# What color sand for my particular setup



## bozz77 (Sep 22, 2008)

I really want my fish to stand out in my new 120 gallon

What I have is a LED double bright system with reddish dark colored rock, anubias plants, and Java fern what colore sand white, or black?

My fish are all mbuna most are electric yellow, red zebra, and demasoni with a few others that I am going to put in such as polit and elongatus jewel spot (if i can find any)

Thanks


----------



## vann59 (Jun 20, 2011)

If you really want your fish to stand out, go for better lighting. Either t5 quad or really high end LED will work. Adding an actinic bulb in the t5 would make the blues really stand out. As for the sand, it's a matter of taste. Some fish may darken or lighten their shading with a certain substrate shade, but there is no clear answer on that. Pool filter sand is usually a neutral buff color and is cheap and very popular. And you can easily see how to clean it. I would say it's probably the best all purpose sand.


----------



## yamadog (Oct 7, 2012)

Before I made the switch to sand, I had beige/brown colored gravel. Prety dark in fact. My pair of firemouths were really nicely colored up , the usual silver body with bright red bellies. The sand I swithched to is the typical light colored pfs. Now (6 months later) the firemouths are almost white in color with very light pink bellies. I believe that if you want more brightly colored fish, you need darker subsrate. Jason


----------



## DJRansome (Oct 29, 2005)

vann59 said:


> Some fish may darken or lighten their shading with a certain substrate shade, but there is no clear answer on that.


This has been my experience...leleupi darkened over black (turned gray) and brightened over white.

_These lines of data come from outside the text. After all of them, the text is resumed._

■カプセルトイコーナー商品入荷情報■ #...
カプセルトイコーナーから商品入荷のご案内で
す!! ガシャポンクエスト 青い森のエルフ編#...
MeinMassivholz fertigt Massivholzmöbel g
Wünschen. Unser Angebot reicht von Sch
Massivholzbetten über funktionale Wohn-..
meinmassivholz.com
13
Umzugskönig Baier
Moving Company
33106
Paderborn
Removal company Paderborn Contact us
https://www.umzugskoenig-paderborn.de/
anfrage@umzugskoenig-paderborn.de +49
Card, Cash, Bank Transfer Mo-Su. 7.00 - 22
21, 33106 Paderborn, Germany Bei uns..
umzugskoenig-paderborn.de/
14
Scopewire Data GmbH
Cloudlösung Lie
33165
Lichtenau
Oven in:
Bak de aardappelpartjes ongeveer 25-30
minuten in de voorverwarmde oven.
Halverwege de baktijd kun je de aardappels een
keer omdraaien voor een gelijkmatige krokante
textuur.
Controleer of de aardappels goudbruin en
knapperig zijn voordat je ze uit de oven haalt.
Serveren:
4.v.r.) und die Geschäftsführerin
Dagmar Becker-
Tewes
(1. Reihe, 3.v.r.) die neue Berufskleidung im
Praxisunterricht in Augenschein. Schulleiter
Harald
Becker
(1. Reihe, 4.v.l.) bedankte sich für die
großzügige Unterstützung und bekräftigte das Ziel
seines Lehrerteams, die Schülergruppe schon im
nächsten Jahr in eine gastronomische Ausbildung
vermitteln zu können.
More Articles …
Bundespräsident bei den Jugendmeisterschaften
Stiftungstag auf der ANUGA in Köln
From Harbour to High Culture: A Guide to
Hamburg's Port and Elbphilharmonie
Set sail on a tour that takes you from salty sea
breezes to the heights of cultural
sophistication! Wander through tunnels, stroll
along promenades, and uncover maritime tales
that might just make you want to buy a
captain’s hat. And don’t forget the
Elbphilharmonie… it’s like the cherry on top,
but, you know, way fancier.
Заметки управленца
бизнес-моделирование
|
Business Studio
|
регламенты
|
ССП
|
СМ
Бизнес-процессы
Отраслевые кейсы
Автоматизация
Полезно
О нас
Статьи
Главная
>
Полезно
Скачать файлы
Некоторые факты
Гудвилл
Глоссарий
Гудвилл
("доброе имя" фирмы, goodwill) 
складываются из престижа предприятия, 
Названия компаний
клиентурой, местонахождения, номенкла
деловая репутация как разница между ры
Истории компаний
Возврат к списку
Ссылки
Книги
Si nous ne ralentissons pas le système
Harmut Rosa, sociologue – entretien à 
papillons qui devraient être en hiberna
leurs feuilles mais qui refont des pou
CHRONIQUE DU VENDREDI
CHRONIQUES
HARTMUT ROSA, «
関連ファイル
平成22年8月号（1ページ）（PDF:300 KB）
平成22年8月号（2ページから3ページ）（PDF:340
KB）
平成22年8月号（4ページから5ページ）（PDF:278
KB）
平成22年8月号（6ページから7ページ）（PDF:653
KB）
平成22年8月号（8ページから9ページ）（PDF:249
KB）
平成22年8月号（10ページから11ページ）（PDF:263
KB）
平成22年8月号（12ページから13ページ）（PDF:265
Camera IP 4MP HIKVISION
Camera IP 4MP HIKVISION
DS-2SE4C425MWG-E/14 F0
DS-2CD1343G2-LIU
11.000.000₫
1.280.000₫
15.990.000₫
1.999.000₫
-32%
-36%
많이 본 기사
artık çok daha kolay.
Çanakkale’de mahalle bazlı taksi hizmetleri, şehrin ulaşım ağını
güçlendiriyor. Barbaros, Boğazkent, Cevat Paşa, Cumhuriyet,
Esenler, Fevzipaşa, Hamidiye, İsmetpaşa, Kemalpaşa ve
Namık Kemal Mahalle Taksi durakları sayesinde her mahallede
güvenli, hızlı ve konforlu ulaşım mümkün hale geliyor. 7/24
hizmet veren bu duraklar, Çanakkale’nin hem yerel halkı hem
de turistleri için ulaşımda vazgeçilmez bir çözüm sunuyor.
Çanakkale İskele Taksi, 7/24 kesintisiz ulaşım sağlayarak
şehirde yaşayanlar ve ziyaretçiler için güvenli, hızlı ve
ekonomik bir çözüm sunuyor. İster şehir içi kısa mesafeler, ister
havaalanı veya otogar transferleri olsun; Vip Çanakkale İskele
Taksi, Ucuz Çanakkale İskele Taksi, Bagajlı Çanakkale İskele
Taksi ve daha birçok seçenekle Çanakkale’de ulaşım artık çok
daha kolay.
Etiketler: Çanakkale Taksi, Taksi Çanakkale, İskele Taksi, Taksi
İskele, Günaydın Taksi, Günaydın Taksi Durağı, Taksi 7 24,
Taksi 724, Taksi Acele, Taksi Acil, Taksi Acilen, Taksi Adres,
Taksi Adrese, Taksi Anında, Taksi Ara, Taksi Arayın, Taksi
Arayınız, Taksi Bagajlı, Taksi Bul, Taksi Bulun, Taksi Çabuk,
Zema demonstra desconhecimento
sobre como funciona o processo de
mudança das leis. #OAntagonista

Same with cyps.

I do love the black though and I use it for my Malawi.


----------



## anthraxx4200 (Aug 16, 2012)

i personally would get a cpl bags of lets say petsmart brown sand, and mix it in with some crushed coral substrate. then you get the nice color (white tends to wash out photos and colors in my experience) and it will dbl as a buffer. just my thoughts, done this method on a ten gallon and it worked great. 1/3 brown sand 2/3 argonite/crushed coral


----------



## ratbones86 (Jun 29, 2012)

or get black and white sand and mix them so you get both effects


----------



## CrypticLifeStyle (Dec 14, 2009)

Darker sand for darker fish, white sand for bright colored fish seems to work for me.


----------